Now that Metallica and Lou Reed have given the public the full Monty on their double-disc collaboration ‘Lulu’ by streaming the entire album on their website, the music icons are talking about their brave, ambitious, Frankenstein.

In an interview with the UK newspaper The Guardian, Metallica drummer Lars Ulrich, Reed and producer Hal Wilner talked about the history of ‘Lulu,’ the creative unity between the seemingly disparate artists and the musical sessions that yielded the fascinating album

“This has so much rage, it's thrilling," Reed said. “I've waited for a long time to have a shot at doing something like this with the right people. I'm energized and jacked up. Sometimes I find it so emotional I have to get up and turn it off.”

The seeds of ‘Lulu’ were planted after Metallica played the Velvet Underground songs ‘Sweet Jane’ and ‘White Light/White Heat’ at New York’s Madison Square Garden in October 2009 at the Rock and Roll Hall of Fame’s 25th anniversary concert. Reed proposed that the two legends should collaborate on a project. Two years later, ‘Lulu’ was conceived over a 10-day period at Metallica’s studio in San Rafael, Calif.

Originally, ‘Lulu’ was supposed to be an album of obscure Lou Reeed covers, but 10 days before Wilner and Reed arrived at Metallica’s compound, Reed decided that the album should be a spontaneous creation to accompany an avant-garde play directed by Robert Wilson with music by Reed. ‘Lulu’ combines elements from two morality plays written by Frank Wedekind at the turn of the 20th Century, Erdgeist (Earth Spirit) and Die Büchse der Pandora (Pandora's Box), though the music Metallica and Reed came up with for the project is entirely original.

“I didn't expect to be involved in a process of this magnitude,” Ulrich told The Guardian. "I didn't know we were going to be so involved on a creative level. I was perfectly happy in a perverse way to be a backing band, because that's something we've never done.
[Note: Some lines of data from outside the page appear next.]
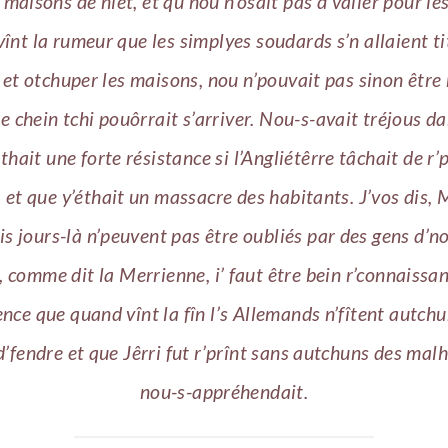
 maîsons de niet, et qu’nou n’ôsait pas d’valler pour les
înt la rumeur que les simplyes soudards s’n allaient ti
s et otchuper les maisons, nou n’pouvait pas sinon être
e chein tchi pouôrrait s’arriver. Nou-s-avait tréjous da
thait une forte résistance si l’Angliétêrre tâchait de r
, et que y’éthait un massacre des habitants. J’vos dis,
is jours-là n’peuvent pas être oubliés par des gens d’no
, comme dit la Merrienne, i’ faut être bein r’connaissan
nce que quand vînt la fîn l’s Allemands n’fîtent autchu
d’fendre et que Jêrri fut r’prînt sans autchuns des mal
nou-s-appréhendait.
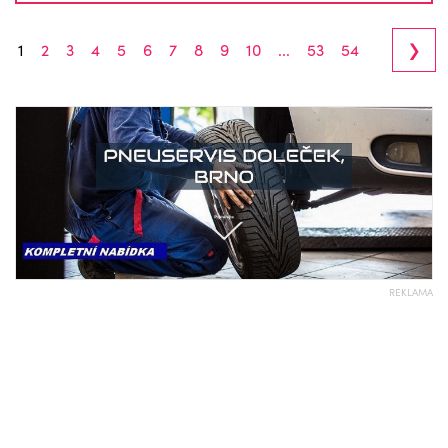
›
1
2
3
4
5
6
7
8
9
10
...
53
54
REKLAMA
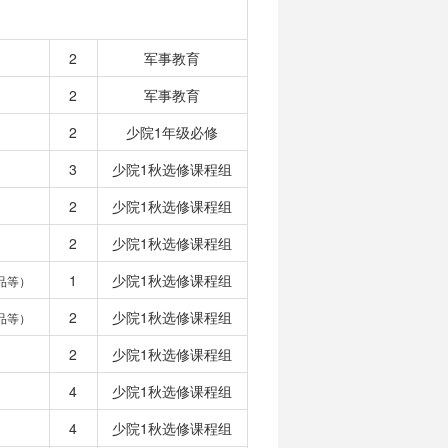
2
军事教育
2
军事教育
2
少院1年级必修
3
少院1秋选修课程组
2
少院1秋选修课程组
2
少院1秋选修课程组
1
少院1秋选修课程组
品等）
2
少院1秋选修课程组
品等）
2
少院1秋选修课程组
4
少院1秋选修课程组
4
少院1秋选修课程组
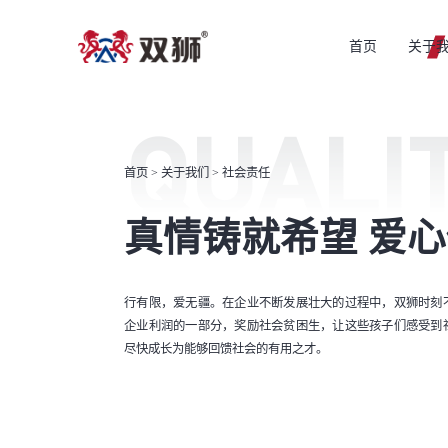
首页
关于
QUALI
首页
>
关于我们
> 社会责任
真情铸就希望 爱
行有限，爱无疆。在企业不断发展壮大的过程中，双狮时刻
企业利润的一部分，奖励社会贫困生，让这些孩子们感受到
尽快成长为能够回馈社会的有用之才。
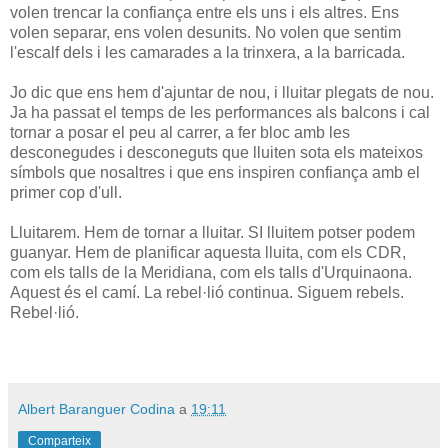
volen trencar la confiança entre els uns i els altres. Ens
volen separar, ens volen desunits. No volen que sentim
l'escalf dels i les camarades a la trinxera, a la barricada.
Jo dic que ens hem d'ajuntar de nou, i lluitar plegats de nou.
Ja ha passat el temps de les performances als balcons i cal
tornar a posar el peu al carrer, a fer bloc amb les
desconegudes i desconeguts que lluiten sota els mateixos
símbols que nosaltres i que ens inspiren confiança amb el
primer cop d'ull.
Lluitarem. Hem de tornar a lluitar. SI lluitem potser podem
guanyar. Hem de planificar aquesta lluita, com els CDR,
com els talls de la Meridiana, com els talls d'Urquinaona.
Aquest és el camí. La rebel·lió continua. Siguem rebels.
Rebel·lió.
Albert Baranguer Codina
a
19:11
Comparteix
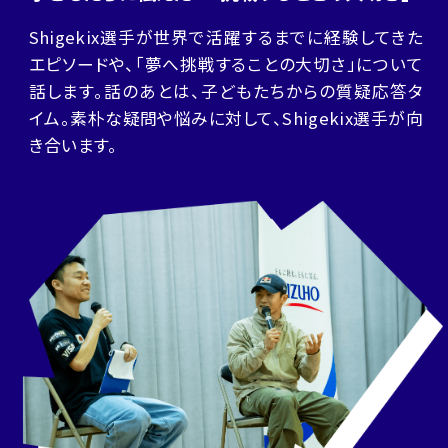
Shigekix選手が世界で活躍するまでに経験してきた
エピソードや、「夢へ挑戦することの大切さ」について
話します。話のあとは、子どもたちからの質疑応答タ
イム。素朴な疑問や悩みに対して、Shigekix選手が向
き合います。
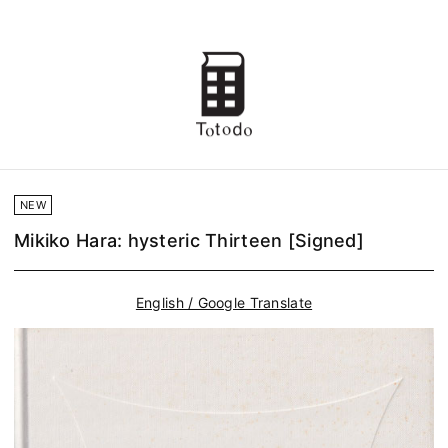
NEW
Mikiko Hara: hysteric Thirteen [Signed]
English / Google Translate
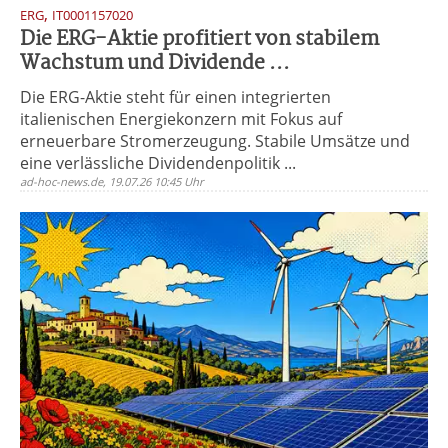
,
ERG
IT0001157020
Die ERG-Aktie profitiert von stabilem
Wachstum und Dividende ...
Die ERG-Aktie steht für einen integrierten
italienischen Energiekonzern mit Fokus auf
erneuerbare Stromerzeugung. Stabile Umsätze und
eine verlässliche Dividendenpolitik ...
ad-hoc-news.de, 19.07.26 10:45 Uhr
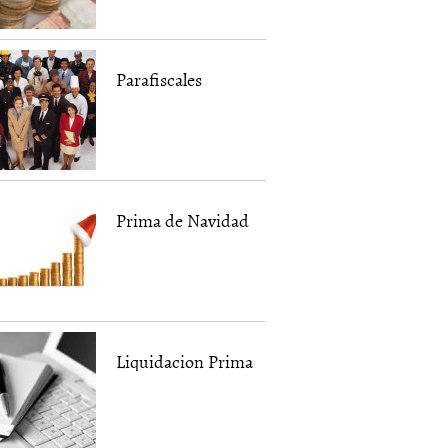
Parafiscales
Prima de Navidad
Liquidacion Prima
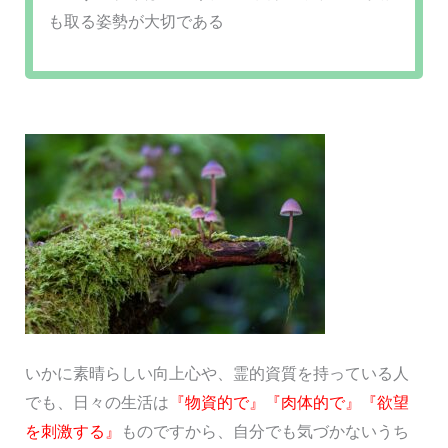
も取る姿勢が大切である
いかに素晴らしい向上心や、霊的資質を持っている人
でも、日々の生活は
『物資的で』『肉体的で』『欲望
を刺激する』
ものですから、自分でも気づかないうち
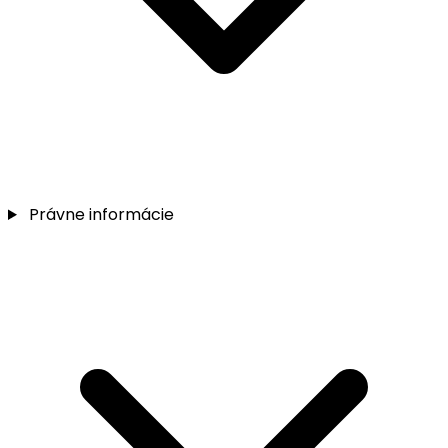
Právne informácie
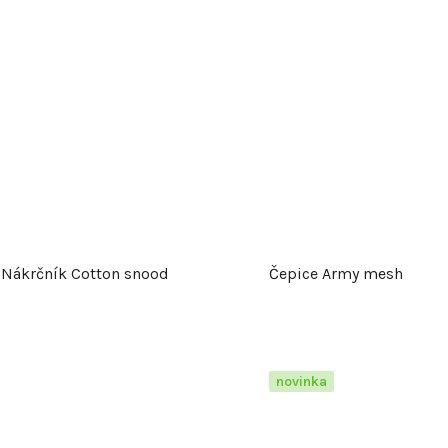
d
u
k
t
ů
Nákrčník Cotton snood
Čepice Army mesh
novinka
I'm invigorated at how absolutely awesome the record turned out.”

Since Reed wrote the lyrics before working on the music with Metallica, they were able to focus intently on the music during the 10 days they spent together. “It offered us an incredible opportunity to do something that had no boundaries around it," Ulrich says. "We could concentrate on playing.”